To start, let's take a scatter plot looking at a (albeit fake) positive correlation.
fig, axes = plt.subplots()
randomData = 0.4 * np.random.randn(101) + 0.5 #Nice way to fake a correlation - 0.4 is the slope, 0.5 is the intercept.
axes.scatter(x,randomData + x)
<matplotlib.collections.PathCollection at 0x1eb7773d4a8>
Next, let's look at how to create a histogram representing a normal distribution:
fig, axes = plt.subplots()
data = np.random.randn(1001)
axes.hist(data)
(array([ 25., 55., 138., 207., 230., 185., 108., 35., 14., 4.]), array([-2.56993424, -1.97147985, -1.37302546, -0.77457106, -0.17611667, 0.42233772, 1.02079212, 1.61924651, 2.2177009 , 2.8161553 , 3.41460969]), <a list of 10 Patch objects>)
And finally, let's look at boxplots:
fig, axes = plt.subplots()
data = [np.random.normal(0,1,100),np.random.normal(0,2,100),np.random.normal(0,3,100)]
axes.boxplot(data)
{'boxes': [<matplotlib.lines.Line2D at 0x1eb7793e5f8>, <matplotlib.lines.Line2D at 0x1eb77961048>, <matplotlib.lines.Line2D at 0x1eb77979358>], 'caps': [<matplotlib.lines.Line2D at 0x1eb77949fd0>, <matplotlib.lines.Line2D at 0x1eb77952828>, <matplotlib.lines.Line2D at 0x1eb77969940>, <matplotlib.lines.Line2D at 0x1eb77969b00>, <matplotlib.lines.Line2D at 0x1eb7797fc18>, <matplotlib.lines.Line2D at 0x1eb77986ac8>], 'fliers': [<matplotlib.lines.Line2D at 0x1eb77958898>, <matplotlib.lines.Line2D at 0x1eb7796fb70>, <matplotlib.lines.Line2D at 0x1eb77990b38>], 'means': [], 'medians': [<matplotlib.lines.Line2D at 0x1eb779529e8>, <matplotlib.lines.Line2D at 0x1eb7796f358>, <matplotlib.lines.Line2D at 0x1eb77986c88>], 'whiskers': [<matplotlib.lines.Line2D at 0x1eb7793ef60>, <matplotlib.lines.Line2D at 0x1eb779497b8>, <matplotlib.lines.Line2D at 0x1eb779618d0>, <matplotlib.lines.Line2D at 0x1eb77961a90>, <matplotlib.lines.Line2D at 0x1eb77979ba8>, <matplotlib.lines.Line2D at 0x1eb7797fa58>]}
Notice how the boxplot and histogram methods also output a lot of other useful information about the plots to access later if we want to.

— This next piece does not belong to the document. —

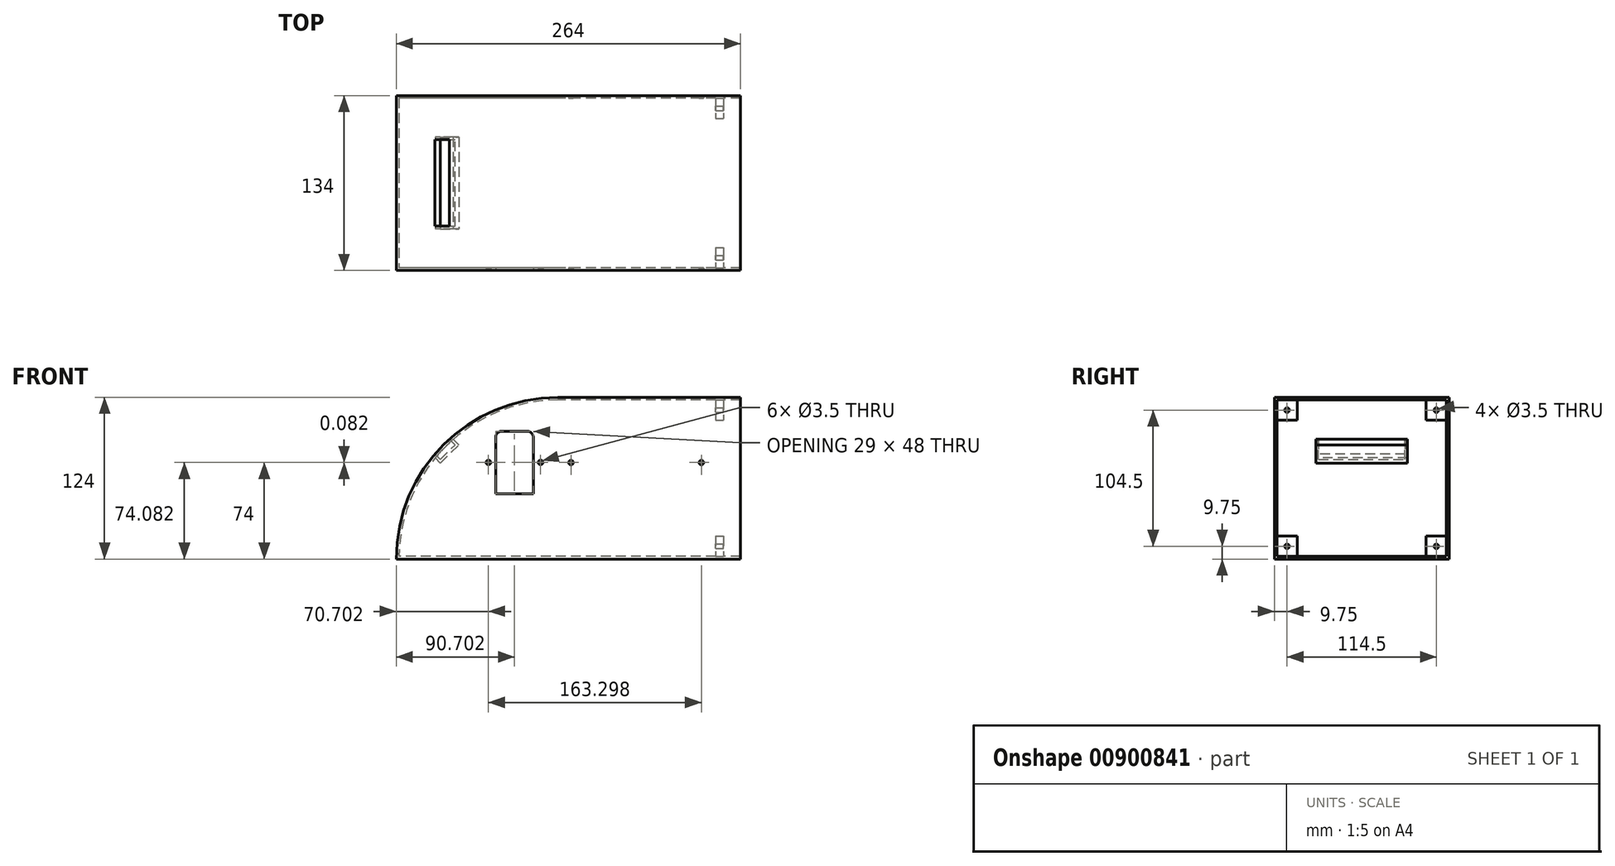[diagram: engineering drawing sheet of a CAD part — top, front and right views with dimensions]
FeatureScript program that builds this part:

If we don't want these, we can just run fig again in another cell, or omit %matplotlib inline:
fig
We're going to create a graph that looks at what happens to the graph of ex, 2x, 3x, x2 and x3. Soon we will be able to import data so we're not working the mathematical functions all the time!

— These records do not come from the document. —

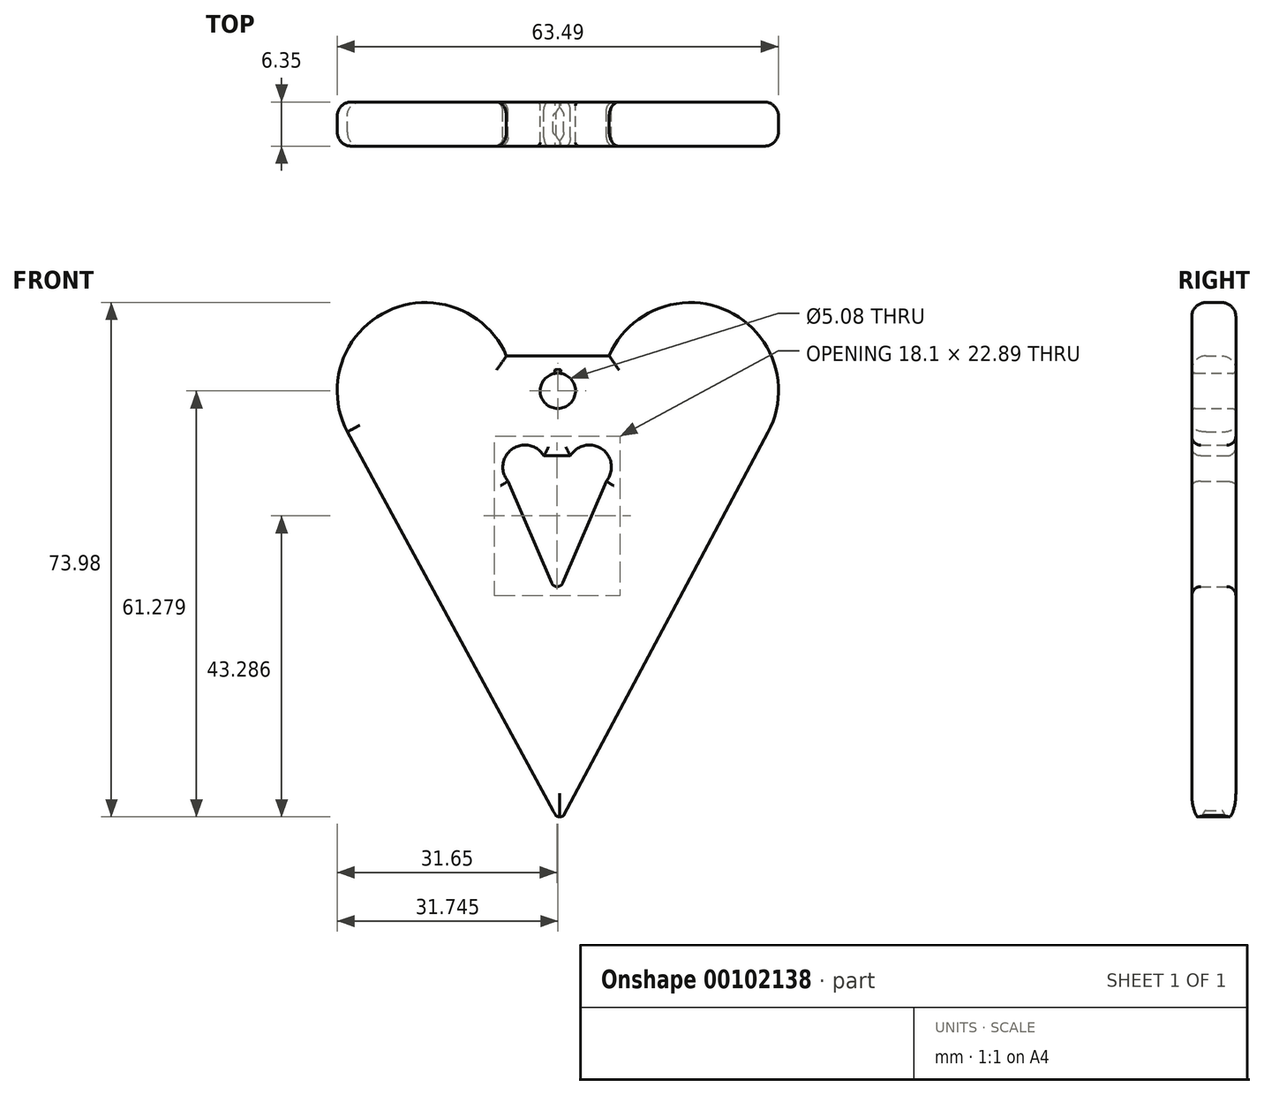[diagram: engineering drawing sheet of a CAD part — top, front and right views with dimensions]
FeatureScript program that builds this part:
annotation { "Feature Type Name" : "Feature", "Feature Type Description" : "" }
export const myFeature = defineFeature(function(context is Context, id is Id, definition is map)
    precondition{}
    {
        {
            var Q0;
            Q0=qCreatedBy(makeId("Front.planeOp"),FACE);
            var sketch = newSketch(context, id + "F0", { "sketchPlane" : qUnion([Q0])});
            skArc(sketch, "E0", {"start": v(-32.4, 14.4) * mm, "mid": v(-49.53, 20.8) * mm, "end": v(-55.28, 3.44) * mm});
            skArc(sketch, "E1", {"start": v(5.26, 3.37) * mm, "mid": v(-0.43, 20.79) * mm, "end": v(-17.6, 14.4) * mm});
            skPoint(sketch, "E2.centerSnap0", {"position": v(-25, 9.35) * mm});
            skLineSegment(sketch, "E3", {"start": v(-18.65, -41.45) * mm, "end": v(5.3, 3.44) * mm});
            skLineSegment(sketch, "E4", {"start": v(-32.4, 14.4) * mm, "end": v(-17.6, 14.4) * mm});
            skPoint(sketch, "E5.endSnap0", {"position": v(-24.65, -47.79) * mm});
            skArc(sketch, "E6", {"start": v(-25.24, -51.79) * mm, "mid": v(-24.68, -51.93) * mm, "end": v(-24.13, -51.74) * mm});
            skLineSegment(sketch, "E7.trimOffspring", {"start": v(-23.72, -50.97) * mm, "end": v(-24.13, -51.74) * mm});
            skLineSegment(sketch, "E8.trimOffspring", {"start": v(-25.72, -51.02) * mm, "end": v(-25.24, -51.79) * mm});
            skPoint(sketch, "E2.center.orphan", {"position": v(-25, -41.45) * mm});
            skLineSegment(sketch, "E9", {"start": v(-18.65, -41.45) * mm, "end": v(-23.72, -50.97) * mm});
            skLineSegment(sketch, "E10", {"start": v(-55.28, 3.44) * mm, "end": v(-25.72, -51.02) * mm});
            skCircle(sketch, "E11", {"center": v(-25, 9.35) * mm, "radius": 2.54 * mm});
            skLineSegment(sketch, "E12", {"start": v(-25, 9.35) * mm, "end": v(-25, 0) * mm});
            skArc(sketch, "E13", {"start": v(-27, 0) * mm, "mid": v(-31.56, 0.97) * mm, "end": v(-32.17, -3.65) * mm});
            skArc(sketch, "E14", {"start": v(-18, -3.65) * mm, "mid": v(-18.62, 0.97) * mm, "end": v(-23.18, 0) * mm});
            skLineSegment(sketch, "E15", {"start": v(-27, 0) * mm, "end": v(-23.18, 0) * mm});
            skArc(sketch, "E16", {"start": v(-25.9, -18.29) * mm, "mid": v(-25.09, -18.82) * mm, "end": v(-24.28, -18.29) * mm});
            skPoint(sketch, "E16.centerSnap0", {"position": v(-25.09, -1.62) * mm});
            skLineSegment(sketch, "E17", {"start": v(-32.17, -3.65) * mm, "end": v(-25.9, -18.29) * mm});
            skLineSegment(sketch, "E18", {"start": v(-18, -3.65) * mm, "end": v(-24.28, -18.29) * mm});
            skSolve(sketch);
        }
        {
            var Q0;
            Q0=makeQuery(id+"F0.imprint","IMPRINT",FACE,{"disambiguationData":[TD([[makeQuery(id+"F0.imprint","IMPRINT",EDGE,{"derivedFrom":sQuery(id+"F0.wireOp",EDGE,"E0")}),1.0]])]});
            extrude(context, id + "F1", {"entities" : qUnion([Q0]), "depth" : 6.35 * mm});
        }
        {
            var Q0;
            Q0=makeQuery(id+"F1.opExtrude","CAP_EDGE",EDGE,{"disambiguationData":[OSD([sQuery(id+"F0.wireOp",EDGE,"E0")])],"isStart":false});
            var Q1;
            Q1=makeQuery(id+"F1.opExtrude","CAP_EDGE",EDGE,{"disambiguationData":[OSD([sQuery(id+"F0.wireOp",EDGE,"E10")])],"isStart":false});
            var Q2;
            Q2=makeQuery(id+"F1.opExtrude","CAP_EDGE",EDGE,{"disambiguationData":[OSD([sQuery(id+"F0.wireOp",EDGE,"E1")])],"isStart":false});
            var Q3;
            Q3=makeQuery(id+"F1.opExtrude","CAP_EDGE",EDGE,{"disambiguationData":[OSD([sQuery(id+"F0.wireOp",EDGE,"E4")])],"isStart":false});
            var Q4;
            Q4=makeQuery(id+"F1.opExtrude","CAP_EDGE",EDGE,{"disambiguationData":[OSD([sQuery(id+"F0.wireOp",EDGE,"E0")])],"isStart":true});
            var Q5;
            Q5=makeQuery(id+"F1.opExtrude","CAP_EDGE",EDGE,{"disambiguationData":[OSD([sQuery(id+"F0.wireOp",EDGE,"E10")])],"isStart":true});
            var Q6;
            Q6=makeQuery(id+"F1.opExtrude","CAP_EDGE",EDGE,{"disambiguationData":[OSD([sQuery(id+"F0.wireOp",EDGE,"E4")])],"isStart":true});
            var Q7;
            Q7=makeQuery(id+"F1.opExtrude","CAP_EDGE",EDGE,{"disambiguationData":[OSD([sQuery(id+"F0.wireOp",EDGE,"E1")])],"isStart":true});
            fillet(context, id + "F2", {"entities" : qUnion([Q0, Q1, Q2, Q3, Q4, Q5, Q6, Q7]), "radius" : 2.03 * mm, "tangentPropagation" : true, "allowEdgeOverflow" : false});
        }
        {
            var Q0;
            Q0=makeQuery(id+"F1.opExtrude","CAP_EDGE",EDGE,{"disambiguationData":[OSD([sQuery(id+"F0.wireOp",EDGE,"E11")])],"isStart":false});
            var Q1;
            Q1=makeQuery(id+"F1.opExtrude","CAP_EDGE",EDGE,{"disambiguationData":[OSD([sQuery(id+"F0.wireOp",EDGE,"E11")])],"isStart":true});
            fillet(context, id + "F3", {"entities" : qUnion([Q0, Q1]), "radius" : 0.5 * mm, "tangentPropagation" : true, "allowEdgeOverflow" : false});
        }
        {
            var Q0;
            Q0=makeQuery(id+"F1.opExtrude","CAP_EDGE",EDGE,{"disambiguationData":[OSD([sQuery(id+"F0.wireOp",EDGE,"E13")])],"isStart":false});
            var Q1;
            Q1=makeQuery(id+"F1.opExtrude","CAP_FACE",FACE,{"disambiguationData":[OSD([sQuery(id+"F0.wireOp",EDGE,"E0"),sQuery(id+"F0.wireOp",EDGE,"E1"),sQuery(id+"F0.wireOp",EDGE,"E3"),sQuery(id+"F0.wireOp",EDGE,"E4"),sQuery(id+"F0.wireOp",EDGE,"E6"),sQuery(id+"F0.wireOp",EDGE,"E7.trimOffspring"),sQuery(id+"F0.wireOp",EDGE,"E8.trimOffspring"),sQuery(id+"F0.wireOp",EDGE,"E9"),sQuery(id+"F0.wireOp",EDGE,"E10"),sQuery(id+"F0.wireOp",EDGE,"E11"),sQuery(id+"F0.wireOp",EDGE,"E13"),sQuery(id+"F0.wireOp",EDGE,"E14"),sQuery(id+"F0.wireOp",EDGE,"E15"),sQuery(id+"F0.wireOp",EDGE,"E16"),sQuery(id+"F0.wireOp",EDGE,"E17"),sQuery(id+"F0.wireOp",EDGE,"E18")])],"isStart":false});
            var Q2;
            Q2=makeQuery(id+"F1.opExtrude","CAP_EDGE",EDGE,{"disambiguationData":[OSD([sQuery(id+"F0.wireOp",EDGE,"E17")])],"isStart":false});
            var Q3;
            Q3=makeQuery(id+"F1.opExtrude","CAP_EDGE",EDGE,{"disambiguationData":[OSD([sQuery(id+"F0.wireOp",EDGE,"E16")])],"isStart":false});
            var Q4;
            Q4=makeQuery(id+"F1.opExtrude","CAP_EDGE",EDGE,{"disambiguationData":[OSD([sQuery(id+"F0.wireOp",EDGE,"E18")])],"isStart":false});
            var Q5;
            Q5=makeQuery(id+"F1.opExtrude","CAP_EDGE",EDGE,{"disambiguationData":[OSD([sQuery(id+"F0.wireOp",EDGE,"E14")])],"isStart":false});
            var Q6;
            Q6=makeQuery(id+"F1.opExtrude","CAP_EDGE",EDGE,{"disambiguationData":[OSD([sQuery(id+"F0.wireOp",EDGE,"E15")])],"isStart":false});
            var Q7;
            Q7=makeQuery(id+"F1.opExtrude","CAP_EDGE",EDGE,{"disambiguationData":[OSD([sQuery(id+"F0.wireOp",EDGE,"E18")])],"isStart":true});
            var Q8;
            Q8=makeQuery(id+"F1.opExtrude","CAP_EDGE",EDGE,{"disambiguationData":[OSD([sQuery(id+"F0.wireOp",EDGE,"E16")])],"isStart":true});
            var Q9;
            Q9=makeQuery(id+"F1.opExtrude","CAP_EDGE",EDGE,{"disambiguationData":[OSD([sQuery(id+"F0.wireOp",EDGE,"E17")])],"isStart":true});
            var Q10;
            Q10=makeQuery(id+"F1.opExtrude","CAP_EDGE",EDGE,{"disambiguationData":[OSD([sQuery(id+"F0.wireOp",EDGE,"E13")])],"isStart":true});
            var Q11;
            Q11=makeQuery(id+"F1.opExtrude","CAP_EDGE",EDGE,{"disambiguationData":[OSD([sQuery(id+"F0.wireOp",EDGE,"E15")])],"isStart":true});
            var Q12;
            Q12=makeQuery(id+"F1.opExtrude","CAP_EDGE",EDGE,{"disambiguationData":[OSD([sQuery(id+"F0.wireOp",EDGE,"E14")])],"isStart":true});
            fillet(context, id + "F4", {"entities" : qUnion([Q0, Q1, Q2, Q3, Q4, Q5, Q6, Q7, Q8, Q9, Q10, Q11, Q12]), "radius" : 1.27 * mm, "tangentPropagation" : true, "allowEdgeOverflow" : false});
        }
    });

import matplotlib.pyplot as plt
import numpy as np
%matplotlib inline
x = np.linspace(0,10,101)
fig = plt.figure()
axes = fig.add_axes([0,0,1,1])
axes.plot(x, np.exp(x), label = "Exponential")
axes.plot(x, 2**x, label = "2 Power")
axes.plot(x, 3**x, label = "3 Power")
axes.plot(x, x**2, label = "Squared")
axes.plot(x, x**3, label = "Cubed")
axes.set_ylim((0,1000))
axes.legend()
<matplotlib.legend.Legend at 0x1eb77a383c8>
Try graphing the sin(), cos() and tan() functions on one graph, adding a legend, title and axis. Then, try using the subplot command to put them all on different plots.